• **Given text**
■ ■ ■
Desi culture is known for many things – Bollywood, deliciously spicy and fragrant food, festivals, and ‘loving your parents’. You might say that the last bit could be true for any culture (yes, we all love our parents) and you’d probably be right. But no one loves their parents in quite the same way as us Desis. And we have the movies to prove it – one of them literally had “it’s all about loving your parents” in its title. At least till a few decades ago, the Maa or Mom was a central figure in Indian movies, often rivaling the female lead in the order of importance. And almost every Maa in Indian cinema had the uncanny ability to predict exactly what was about to happen to their children before it happened. While lately, more diverse stories have taken precedence over the old-school-hero-with-a-perpetually-disappointed-mother plots; mothers in modern Indian cinema seem to have retained their extraordinary abilities of intuition.
Although Indian movies, whether they are made in Bollywood or southern film industries, are notoriously prone to exaggeration, this remarkable trait of parental intuition is rooted in reality. At least somewhat. It’s no secret that Desi parents have deeply tight-knit relationships with their children that extend well into adulthood. Many pick their kids’ after-school activities, prescribe their career paths and more often than not, even choose their spouses through arranged marriages. A significant portion of adult children never move out of their parents’ homes, which are built to accommodate each sibling and their future partners. However, in a dynamic and globally connected South Asia and South Asian America, the parent-child relationship is fast evolving and not all parents micro-manage their children’s lives. In fact, more young parents are recognizing their children as individuals with unique interests and personalities. But regardless of the parenting style, the core of the Desi parent-child relationship remains incredibly snug and involved in each other’s lives. Even after moving few thousands miles to the US, adult children still rely on, or at least pay serious attention to, their parents’ advice.
■ ■ ■
• **Dataset content**

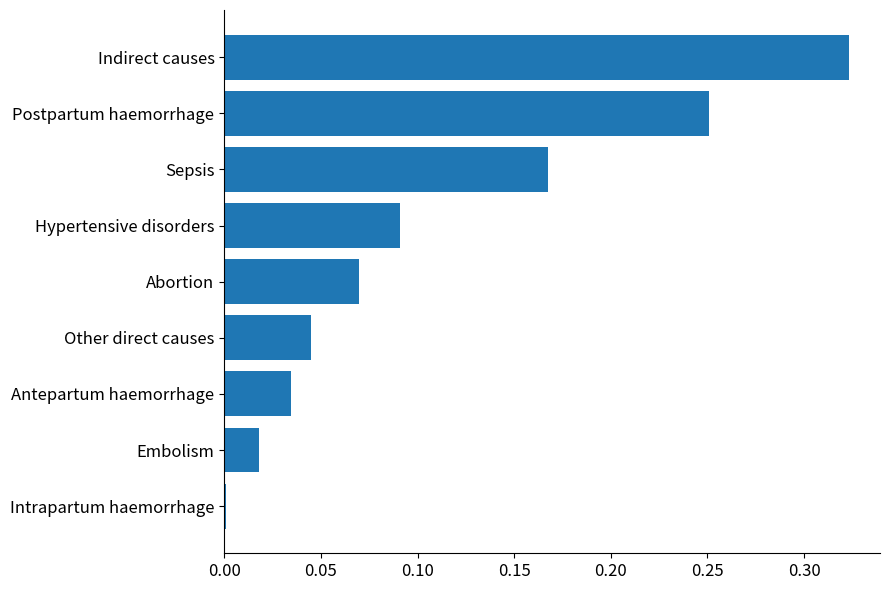

Are the bars horizontal?

Yes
■ ■ ■
• **Assignment**
In the passage on Desi parents, what ability did almost every Maa in Indian cinema have? The data above are separate from the passage on Desi parents.

• **Task result**
The uncanny ability to predict exactly what was about to happen to their children before it happened.